House hunting is hard, complicated, and irritating. My whole living situation is pretty much all of those right now too.
I'm sick or something like it at least 2 days of the week. And I try to blame it on my period but apparently that isn't a good excuse for the rest of the 3 weeks in every month. I guess that means 1) i'm unhealthy 2) i'm too stressed out or 3) i need more sleep.
There aren't enough hours in a day for me to sleep as much as I want. I want to sleep in till 12. Take an hour nap at 2. and then a 2 hour nap at 7. and then i want to go to bed and 3 in the morning. That'd be my dream life schedule. And while I'm talking about my dream life...

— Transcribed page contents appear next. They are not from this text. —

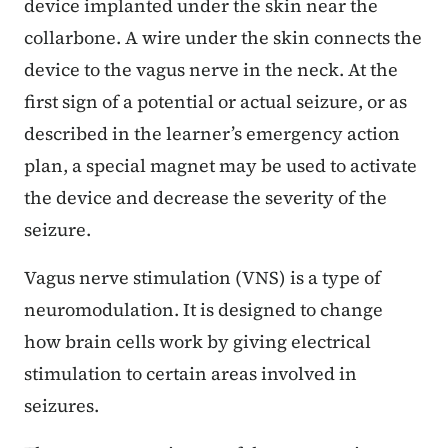
device implanted under the skin near the
collarbone. A wire under the skin connects the
device to the vagus nerve in the neck. At the
first sign of a potential or actual seizure, or as
described in the learner’s emergency action
plan, a special magnet may be used to activate
the device and decrease the severity of the
seizure.
Vagus nerve stimulation (VNS) is a type of
neuromodulation. It is designed to change
how brain cells work by giving electrical
stimulation to certain areas involved in
seizures.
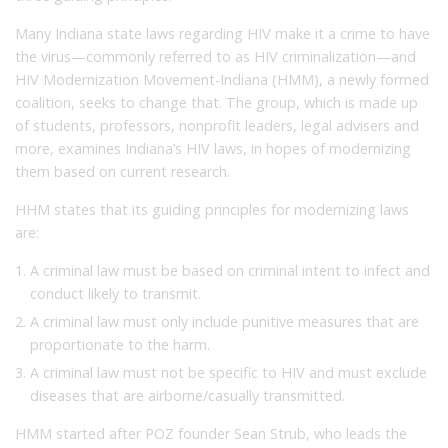
Many Indiana state laws regarding HIV make it a crime to have
the virus—commonly referred to as HIV criminalization—and
HIV Modernization Movement-Indiana (HMM), a newly formed
coalition, seeks to change that. The group, which is made up
of students, professors, nonprofit leaders, legal advisers and
more, examines Indiana’s HIV laws, in hopes of modernizing
them based on current research.
HHM states that its guiding principles for modernizing laws
are:
A criminal law must be based on criminal intent to infect and
conduct likely to transmit.
A criminal law must only include punitive measures that are
proportionate to the harm.
A criminal law must not be specific to HIV and must exclude
diseases that are airborne/casually transmitted.
HMM started after POZ founder Sean Strub, who leads the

I want to write in front of a window every morning. I'd like to sit in the sun and be warm and happy till my head hurts. And I want to eat everything I just so happen to crave as much as I want. I want to buy a lot of things... clothes, furniture, shoes, books... I want to buy everything. And I want to have a home. And I want to travel. I want to see the world and get a little taste of everything. I want to be so heartfull that it inspires people. I want the ability to allow myself to be passionate about the things I believe in. And to share that with the world. I want to know all of the constellations. I want to have the worlds most comfortable bed. And room. And I want to have a lot of sex. lol. maybe that was inappropriate.
And on a much more negative side... I want to never have to come to work here. or see them. I'm 1,000 x's sick of 70% of my family.
Back to the grind of the everyday and the wonderful disrespect showered upon me by my relatives.